OGM : à quand une étude publique? (Le Parisien)

Malgré le flot de critiques scientifiques qui démontent depuis des semaines sa méthodologie et ses résultats, l’étude du professeur Gilles-Eric Séralini sur le maïs génétiquement modifié NK 603 aura eu au moins un mérite : pointer du doigt le manque de recherches sur les effets à long terme des OGM.

Les conclusions du chercheur français, qui pointait un risque accru de tumeurs mammaires et d’atteintes hépato-rénales sur des rats nourris pendant deux ans au maïs OGM, ont été réfutées hier par l’Agence nationale de sécurité sanitaire de l’alimentation (Anses).
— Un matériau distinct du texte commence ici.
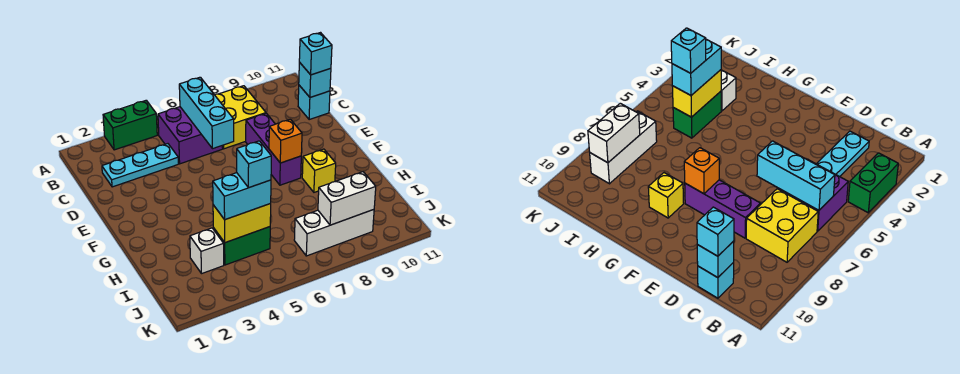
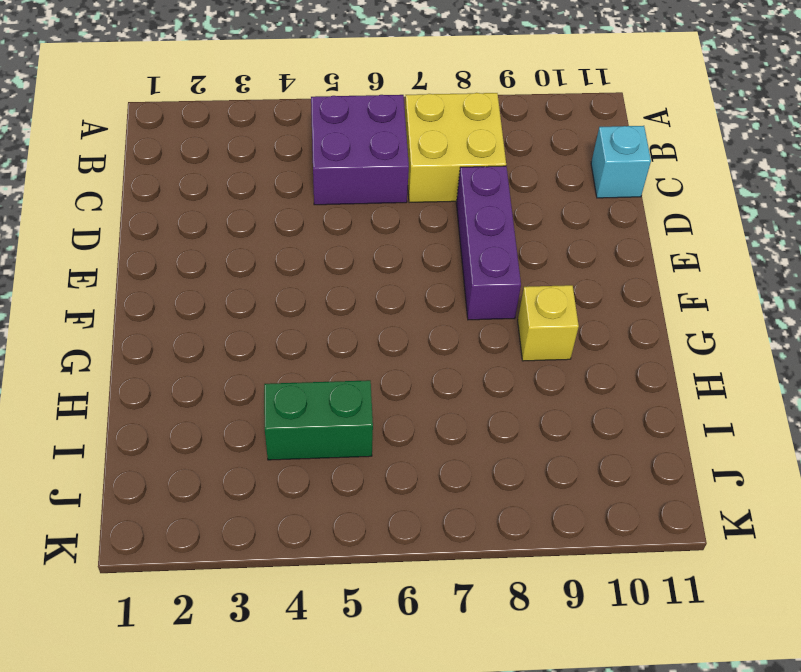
none -> green 1x2 brick [103,100,157,150]
none -> cyan 1x3 plate [102,144,178,187]
none -> white 1x1 brick [190,228,224,274]

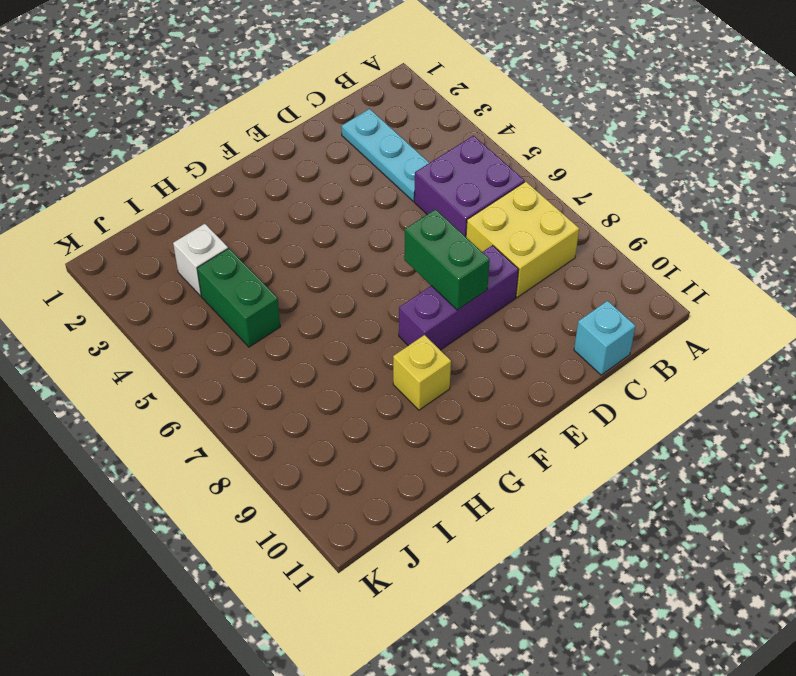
green 1x2 brick [404,209,490,310] -> green 1x2 brick moved to [103,100,157,150]
none -> white 1x3 brick [294,209,374,256]
none -> cyan 1x3 brick [179,77,234,149]
none -> cyan 1x1 brick [299,62,331,97]

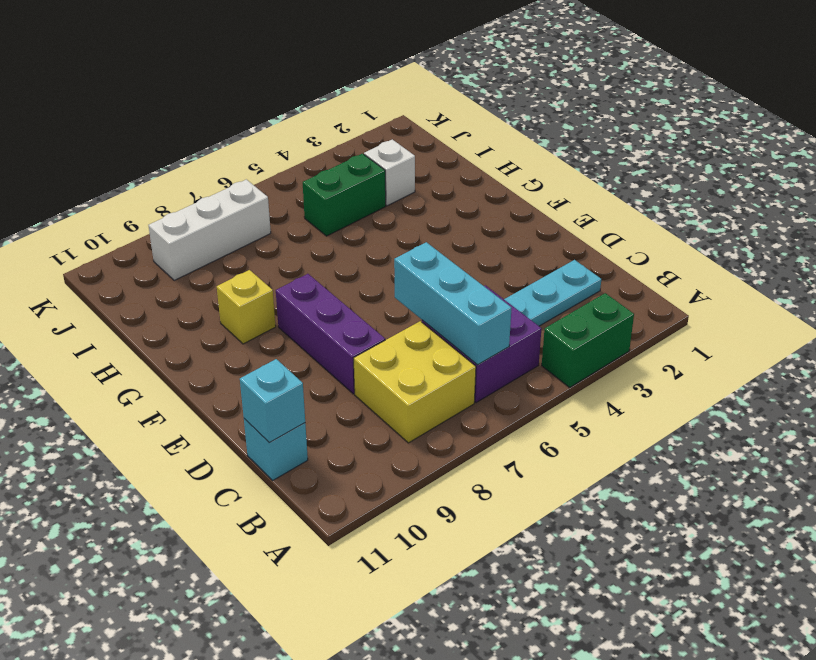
none -> orange 1x1 brick [269,119,302,163]
none -> yellow 1x2 brick [213,204,271,243]
none -> white 1x2 brick [318,172,376,225]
Tout aussi critique, le Haut Conseil des biotechnologies (HCB) a toutefois recommandé une « étude de long terme, indépendante et contradictoire sous l’égide des pouvoirs publics » pour « lever le doute » dans l’opinion publique.
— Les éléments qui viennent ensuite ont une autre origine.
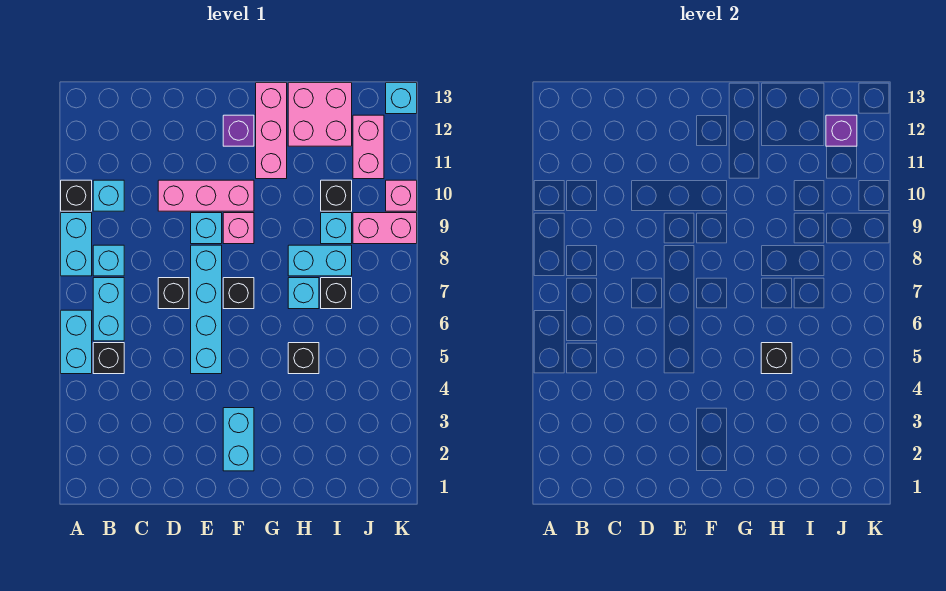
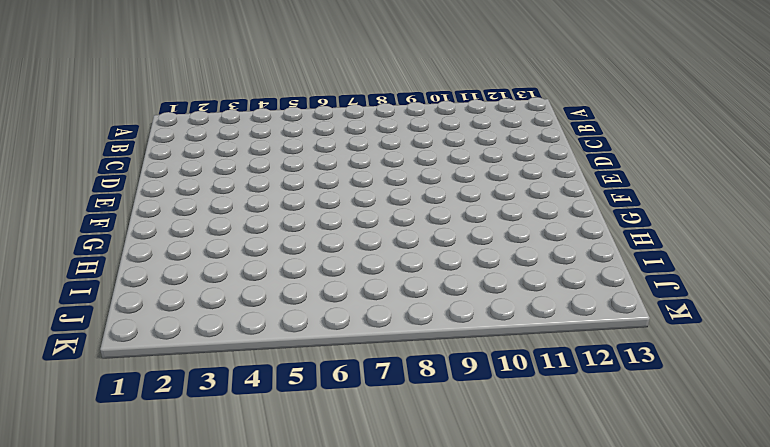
none -> cyan 1x2 brick [61,310,92,374]
none -> cyan 1x2 brick [61,213,92,276]
none -> black 1x1 brick [61,180,92,211]

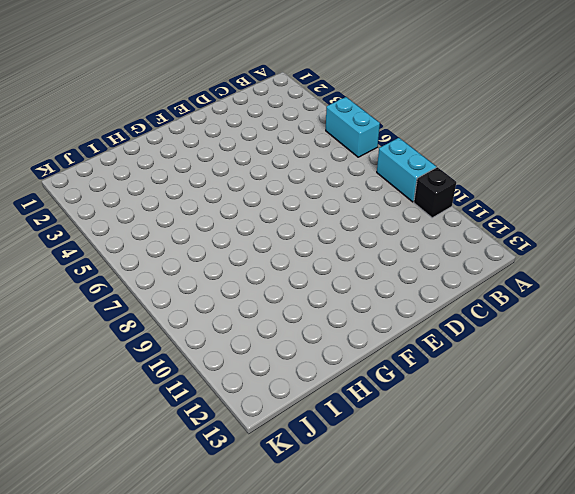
none -> black 1x1 brick [93,343,124,374]
none -> cyan 1x2 brick [93,278,124,341]
none -> cyan 1x1 brick [93,245,124,276]

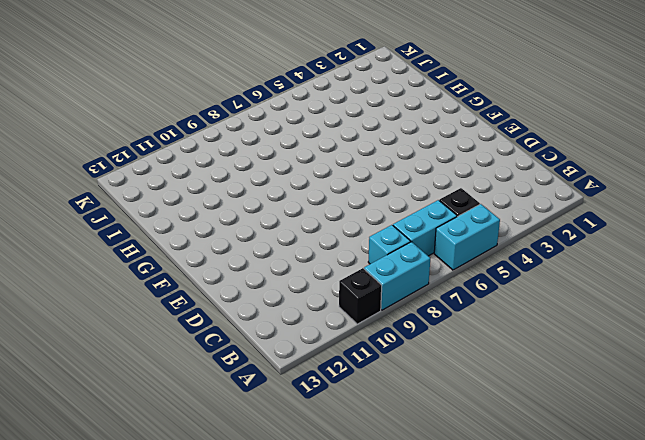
none -> cyan 1x1 brick [93,180,124,211]
none -> black 1x1 brick [158,278,189,309]
none -> pink 1x3 brick [158,180,254,211]

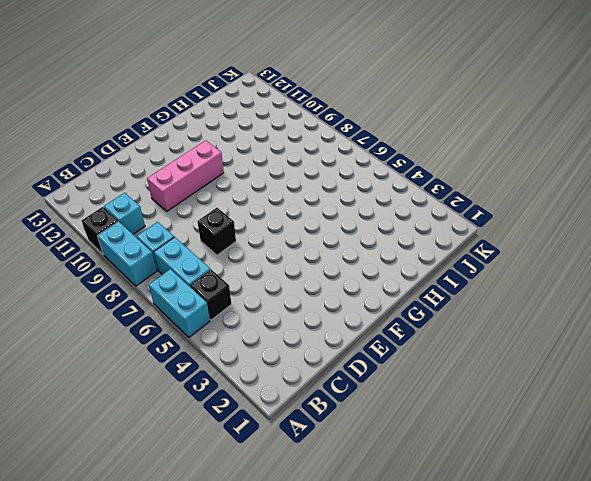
none -> cyan 1x4 brick [191,245,222,374]
none -> cyan 1x1 brick [191,213,222,244]
none -> cyan 1x2 brick [223,408,254,471]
Une manière de remettre en cause les tests fournis jusqu’ici aux autorités sanitaires par les fabricants d’OGM eux-mêmes. Si l’agence sanitaire de l’alimentation (Anses) n’est pas contre le principe de dupliquer à plus grande échelle l’étude Séralini, elle pointe l’ampleur et le coût de la tâche. L’étude du professeur avait duré deux ans et coûté 3 M€. « Et il faudrait au moins cent rats par groupe pour pouvoir interpréter des données », confie un chercheur de l’Anses. En période de crise, qui paiera la facture? « Pourquoi ne pas demander à Monsanto de payer », suggère l’eurodéputée écologiste Michèle Rivasi.
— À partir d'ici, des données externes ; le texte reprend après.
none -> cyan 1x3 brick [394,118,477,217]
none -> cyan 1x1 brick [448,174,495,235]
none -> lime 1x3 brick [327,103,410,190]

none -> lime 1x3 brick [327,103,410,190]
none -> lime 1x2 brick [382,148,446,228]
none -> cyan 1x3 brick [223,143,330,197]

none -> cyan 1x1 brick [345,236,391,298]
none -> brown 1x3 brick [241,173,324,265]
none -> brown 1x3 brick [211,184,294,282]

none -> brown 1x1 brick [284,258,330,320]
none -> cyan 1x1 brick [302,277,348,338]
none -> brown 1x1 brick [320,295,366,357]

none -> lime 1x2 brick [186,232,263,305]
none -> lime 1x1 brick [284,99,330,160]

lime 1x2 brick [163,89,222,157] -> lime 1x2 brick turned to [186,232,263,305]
En attendant que l’Europe ou la France donne son feu vert à cette nouvelle étude, le ministre de l’Agriculture a plaidé hier pour « une remise à plat du dispositif européen d’évaluation, d’autorisation et de contrôle des OGM et des pesticides ». « Il y aura sûrement nécessité de refaire des études (de long terme), reconnaît Stéphane Le Foll. Mais surtout, à l’échelle de l’Europe, c’est l’ensemble des critères juridiques qui doivent être revus pour que ces études soient menées de manière différente ».

La France pose notamment la question de la durée des tests OGM menés sur les rats, aujourd’hui limités à quatre-vingt-dix jours et financés par les fabricants eux-mêmes. « Dans les différentes commissions et académies d’experts qui ont critiqué mon étude, il y a des gens qui ont autorisé ces OGM, et je demande aujourd’hui la plus grande transparence sur les tests qui ont permis d’autoriser ces produits, nous confiait hier Gilles-Eric Séralini. On pourra ainsi comparer notre étude à celles des fabricants d’OGM ».

L’Anses a reconnu hier « le nombre limité de publications traitant des effets potentiels à long terme d’une consommation d’OGM associés à des pesticides ». L’agence sanitaire recommande donc d’effectuer, en mobilisant des fonds publics, des « études et des recherches d’envergure » sur le modèle… de celle du chercheur français.

« Nous devrions nous inspirer de l’Agence fédérale américaine de toxicologie qui dispose d’un budget annuel de 120 millions de dollars pour effectuer des études lourdes au cas par cas, explique le directeur général de l’Anses », Marc Mortureux.

« Le doute ne doit pas concerner exclusivement l’étude du professeur Séralini », insiste-t-on chez Greenpeace. Pointant du doigt la « responsabilité des agences sanitaires et de la communauté scientifique », l’ONG les appelle « à faire preuve de la même sévérité avec les études fournies par les industriels ».